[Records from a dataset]
────────────────

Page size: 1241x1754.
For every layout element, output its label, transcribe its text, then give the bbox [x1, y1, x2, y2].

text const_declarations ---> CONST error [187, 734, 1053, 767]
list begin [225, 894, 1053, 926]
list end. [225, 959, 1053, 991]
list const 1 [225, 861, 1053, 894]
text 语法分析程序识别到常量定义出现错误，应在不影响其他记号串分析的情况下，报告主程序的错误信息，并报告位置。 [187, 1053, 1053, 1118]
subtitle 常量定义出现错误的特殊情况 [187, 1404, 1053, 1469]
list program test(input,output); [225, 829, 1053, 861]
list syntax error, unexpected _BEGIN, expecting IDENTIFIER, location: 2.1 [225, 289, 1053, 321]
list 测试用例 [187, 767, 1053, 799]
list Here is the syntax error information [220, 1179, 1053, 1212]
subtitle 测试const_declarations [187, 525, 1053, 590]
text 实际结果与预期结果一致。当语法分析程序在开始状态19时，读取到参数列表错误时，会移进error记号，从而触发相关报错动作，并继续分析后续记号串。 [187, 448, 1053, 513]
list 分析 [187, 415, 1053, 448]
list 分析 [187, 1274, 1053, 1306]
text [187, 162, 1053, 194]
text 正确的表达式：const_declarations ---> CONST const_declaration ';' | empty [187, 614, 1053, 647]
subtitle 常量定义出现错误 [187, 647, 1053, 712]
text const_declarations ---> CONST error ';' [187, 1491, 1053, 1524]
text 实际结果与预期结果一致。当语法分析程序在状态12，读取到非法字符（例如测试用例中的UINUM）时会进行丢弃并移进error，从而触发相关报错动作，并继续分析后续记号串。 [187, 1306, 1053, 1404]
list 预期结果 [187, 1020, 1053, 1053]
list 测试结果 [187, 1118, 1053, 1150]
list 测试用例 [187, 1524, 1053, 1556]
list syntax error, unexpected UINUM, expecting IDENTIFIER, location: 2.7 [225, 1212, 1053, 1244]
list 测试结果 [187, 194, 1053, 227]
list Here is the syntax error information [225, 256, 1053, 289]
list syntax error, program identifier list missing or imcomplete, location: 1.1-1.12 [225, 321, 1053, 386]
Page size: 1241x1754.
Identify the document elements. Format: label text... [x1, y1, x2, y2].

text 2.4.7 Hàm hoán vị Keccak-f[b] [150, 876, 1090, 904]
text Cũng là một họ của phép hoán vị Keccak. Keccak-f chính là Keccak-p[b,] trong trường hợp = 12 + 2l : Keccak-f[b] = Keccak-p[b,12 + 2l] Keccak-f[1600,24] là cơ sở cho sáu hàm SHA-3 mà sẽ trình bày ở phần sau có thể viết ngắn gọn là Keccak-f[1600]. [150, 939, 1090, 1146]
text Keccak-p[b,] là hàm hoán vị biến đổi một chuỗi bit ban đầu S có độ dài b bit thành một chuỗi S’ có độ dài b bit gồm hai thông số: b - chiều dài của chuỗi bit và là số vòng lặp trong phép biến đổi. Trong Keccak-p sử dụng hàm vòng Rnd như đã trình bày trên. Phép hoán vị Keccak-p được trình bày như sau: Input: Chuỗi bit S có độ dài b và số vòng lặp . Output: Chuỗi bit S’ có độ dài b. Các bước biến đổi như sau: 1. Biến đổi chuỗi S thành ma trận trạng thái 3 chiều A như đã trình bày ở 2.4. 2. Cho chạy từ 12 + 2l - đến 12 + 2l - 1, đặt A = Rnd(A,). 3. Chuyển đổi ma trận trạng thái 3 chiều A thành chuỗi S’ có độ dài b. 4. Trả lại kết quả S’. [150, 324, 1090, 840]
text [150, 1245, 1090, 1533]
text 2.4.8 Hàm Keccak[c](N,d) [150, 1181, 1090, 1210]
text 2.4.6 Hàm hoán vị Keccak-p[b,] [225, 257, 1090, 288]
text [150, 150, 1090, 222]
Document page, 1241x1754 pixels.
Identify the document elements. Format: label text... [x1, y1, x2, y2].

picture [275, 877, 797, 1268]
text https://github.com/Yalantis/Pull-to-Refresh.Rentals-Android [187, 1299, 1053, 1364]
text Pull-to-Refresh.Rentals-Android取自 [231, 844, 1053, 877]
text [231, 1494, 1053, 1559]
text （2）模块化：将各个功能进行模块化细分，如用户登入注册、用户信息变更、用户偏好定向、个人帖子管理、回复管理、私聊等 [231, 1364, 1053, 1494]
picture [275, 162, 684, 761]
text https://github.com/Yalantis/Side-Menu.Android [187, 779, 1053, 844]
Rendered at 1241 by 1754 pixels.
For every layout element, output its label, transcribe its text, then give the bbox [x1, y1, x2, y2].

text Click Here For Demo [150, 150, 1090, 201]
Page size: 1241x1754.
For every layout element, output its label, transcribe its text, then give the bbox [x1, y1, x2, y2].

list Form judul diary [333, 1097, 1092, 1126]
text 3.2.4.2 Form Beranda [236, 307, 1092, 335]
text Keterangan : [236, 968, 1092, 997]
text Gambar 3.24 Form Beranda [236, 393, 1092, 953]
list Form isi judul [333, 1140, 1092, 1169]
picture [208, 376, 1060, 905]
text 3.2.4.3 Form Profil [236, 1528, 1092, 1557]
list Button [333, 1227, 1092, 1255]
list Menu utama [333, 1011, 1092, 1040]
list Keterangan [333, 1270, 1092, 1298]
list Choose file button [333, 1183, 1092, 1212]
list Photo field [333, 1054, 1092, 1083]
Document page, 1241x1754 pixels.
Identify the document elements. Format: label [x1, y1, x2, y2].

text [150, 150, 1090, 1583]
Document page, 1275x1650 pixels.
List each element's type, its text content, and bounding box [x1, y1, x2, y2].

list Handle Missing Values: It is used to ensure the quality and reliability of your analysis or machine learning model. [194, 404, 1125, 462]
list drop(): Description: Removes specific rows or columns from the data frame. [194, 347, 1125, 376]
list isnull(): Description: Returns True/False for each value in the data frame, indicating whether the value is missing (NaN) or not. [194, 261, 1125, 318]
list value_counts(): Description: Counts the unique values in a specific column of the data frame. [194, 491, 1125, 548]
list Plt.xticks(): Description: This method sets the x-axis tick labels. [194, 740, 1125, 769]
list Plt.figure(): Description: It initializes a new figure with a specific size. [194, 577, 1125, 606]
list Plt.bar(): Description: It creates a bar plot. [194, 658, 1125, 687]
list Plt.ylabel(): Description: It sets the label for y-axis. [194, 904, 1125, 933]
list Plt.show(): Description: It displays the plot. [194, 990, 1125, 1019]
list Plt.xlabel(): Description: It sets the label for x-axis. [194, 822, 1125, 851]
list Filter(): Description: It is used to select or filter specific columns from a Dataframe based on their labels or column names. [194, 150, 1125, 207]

────────────────

## DESCRIPTION OF THE TASK
Copy every line of the data above exactly.

## YOUR SOLUTION
Page size: 1241x1754.
For every layout element, output its label, transcribe its text, then give the bbox [x1, y1, x2, y2].

text const_declarations ---> CONST error [187, 734, 1053, 767]
list begin [225, 894, 1053, 926]
list end. [225, 959, 1053, 991]
list const 1 [225, 861, 1053, 894]
text 语法分析程序识别到常量定义出现错误，应在不影响其他记号串分析的情况下，报告主程序的错误信息，并报告位置。 [187, 1053, 1053, 1118]
subtitle 常量定义出现错误的特殊情况 [187, 1404, 1053, 1469]
list program test(input,output); [225, 829, 1053, 861]
list syntax error, unexpected _BEGIN, expecting IDENTIFIER, location: 2.1 [225, 289, 1053, 321]
list 测试用例 [187, 767, 1053, 799]
list Here is the syntax error information [220, 1179, 1053, 1212]
subtitle 测试const_declarations [187, 525, 1053, 590]
text 实际结果与预期结果一致。当语法分析程序在开始状态19时，读取到参数列表错误时，会移进error记号，从而触发相关报错动作，并继续分析后续记号串。 [187, 448, 1053, 513]
list 分析 [187, 415, 1053, 448]
list 分析 [187, 1274, 1053, 1306]
text [187, 162, 1053, 194]
text 正确的表达式：const_declarations ---> CONST const_declaration ';' | empty [187, 614, 1053, 647]
subtitle 常量定义出现错误 [187, 647, 1053, 712]
text const_declarations ---> CONST error ';' [187, 1491, 1053, 1524]
text 实际结果与预期结果一致。当语法分析程序在状态12，读取到非法字符（例如测试用例中的UINUM）时会进行丢弃并移进error，从而触发相关报错动作，并继续分析后续记号串。 [187, 1306, 1053, 1404]
list 预期结果 [187, 1020, 1053, 1053]
list 测试结果 [187, 1118, 1053, 1150]
list 测试用例 [187, 1524, 1053, 1556]
list syntax error, unexpected UINUM, expecting IDENTIFIER, location: 2.7 [225, 1212, 1053, 1244]
list 测试结果 [187, 194, 1053, 227]
list Here is the syntax error information [225, 256, 1053, 289]
list syntax error, program identifier list missing or imcomplete, location: 1.1-1.12 [225, 321, 1053, 386]
Page size: 1241x1754.
Identify the document elements. Format: label text... [x1, y1, x2, y2].

text 2.4.7 Hàm hoán vị Keccak-f[b] [150, 876, 1090, 904]
text Cũng là một họ của phép hoán vị Keccak. Keccak-f chính là Keccak-p[b,] trong trường hợp = 12 + 2l : Keccak-f[b] = Keccak-p[b,12 + 2l] Keccak-f[1600,24] là cơ sở cho sáu hàm SHA-3 mà sẽ trình bày ở phần sau có thể viết ngắn gọn là Keccak-f[1600]. [150, 939, 1090, 1146]
text Keccak-p[b,] là hàm hoán vị biến đổi một chuỗi bit ban đầu S có độ dài b bit thành một chuỗi S’ có độ dài b bit gồm hai thông số: b - chiều dài của chuỗi bit và là số vòng lặp trong phép biến đổi. Trong Keccak-p sử dụng hàm vòng Rnd như đã trình bày trên. Phép hoán vị Keccak-p được trình bày như sau: Input: Chuỗi bit S có độ dài b và số vòng lặp . Output: Chuỗi bit S’ có độ dài b. Các bước biến đổi như sau: 1. Biến đổi chuỗi S thành ma trận trạng thái 3 chiều A như đã trình bày ở 2.4. 2. Cho chạy từ 12 + 2l - đến 12 + 2l - 1, đặt A = Rnd(A,). 3. Chuyển đổi ma trận trạng thái 3 chiều A thành chuỗi S’ có độ dài b. 4. Trả lại kết quả S’. [150, 324, 1090, 840]
text [150, 1245, 1090, 1533]
text 2.4.8 Hàm Keccak[c](N,d) [150, 1181, 1090, 1210]
text 2.4.6 Hàm hoán vị Keccak-p[b,] [225, 257, 1090, 288]
text [150, 150, 1090, 222]
Document page, 1241x1754 pixels.
Identify the document elements. Format: label text... [x1, y1, x2, y2].

picture [275, 877, 797, 1268]
text https://github.com/Yalantis/Pull-to-Refresh.Rentals-Android [187, 1299, 1053, 1364]
text Pull-to-Refresh.Rentals-Android取自 [231, 844, 1053, 877]
text [231, 1494, 1053, 1559]
text （2）模块化：将各个功能进行模块化细分，如用户登入注册、用户信息变更、用户偏好定向、个人帖子管理、回复管理、私聊等 [231, 1364, 1053, 1494]
picture [275, 162, 684, 761]
text https://github.com/Yalantis/Side-Menu.Android [187, 779, 1053, 844]
Rendered at 1241 by 1754 pixels.
For every layout element, output its label, transcribe its text, then give the bbox [x1, y1, x2, y2].

text Click Here For Demo [150, 150, 1090, 201]
Page size: 1241x1754.
For every layout element, output its label, transcribe its text, then give the bbox [x1, y1, x2, y2].

list Form judul diary [333, 1097, 1092, 1126]
text 3.2.4.2 Form Beranda [236, 307, 1092, 335]
text Keterangan : [236, 968, 1092, 997]
text Gambar 3.24 Form Beranda [236, 393, 1092, 953]
list Form isi judul [333, 1140, 1092, 1169]
picture [208, 376, 1060, 905]
text 3.2.4.3 Form Profil [236, 1528, 1092, 1557]
list Button [333, 1227, 1092, 1255]
list Menu utama [333, 1011, 1092, 1040]
list Keterangan [333, 1270, 1092, 1298]
list Choose file button [333, 1183, 1092, 1212]
list Photo field [333, 1054, 1092, 1083]
Document page, 1241x1754 pixels.
Identify the document elements. Format: label [x1, y1, x2, y2].

text [150, 150, 1090, 1583]
Document page, 1275x1650 pixels.
List each element's type, its text content, and bounding box [x1, y1, x2, y2].

list Handle Missing Values: It is used to ensure the quality and reliability of your analysis or machine learning model. [194, 404, 1125, 462]
list drop(): Description: Removes specific rows or columns from the data frame. [194, 347, 1125, 376]
list isnull(): Description: Returns True/False for each value in the data frame, indicating whether the value is missing (NaN) or not. [194, 261, 1125, 318]
list value_counts(): Description: Counts the unique values in a specific column of the data frame. [194, 491, 1125, 548]
list Plt.xticks(): Description: This method sets the x-axis tick labels. [194, 740, 1125, 769]
list Plt.figure(): Description: It initializes a new figure with a specific size. [194, 577, 1125, 606]
list Plt.bar(): Description: It creates a bar plot. [194, 658, 1125, 687]
list Plt.ylabel(): Description: It sets the label for y-axis. [194, 904, 1125, 933]
list Plt.show(): Description: It displays the plot. [194, 990, 1125, 1019]
list Plt.xlabel(): Description: It sets the label for x-axis. [194, 822, 1125, 851]
list Filter(): Description: It is used to select or filter specific columns from a Dataframe based on their labels or column names. [194, 150, 1125, 207]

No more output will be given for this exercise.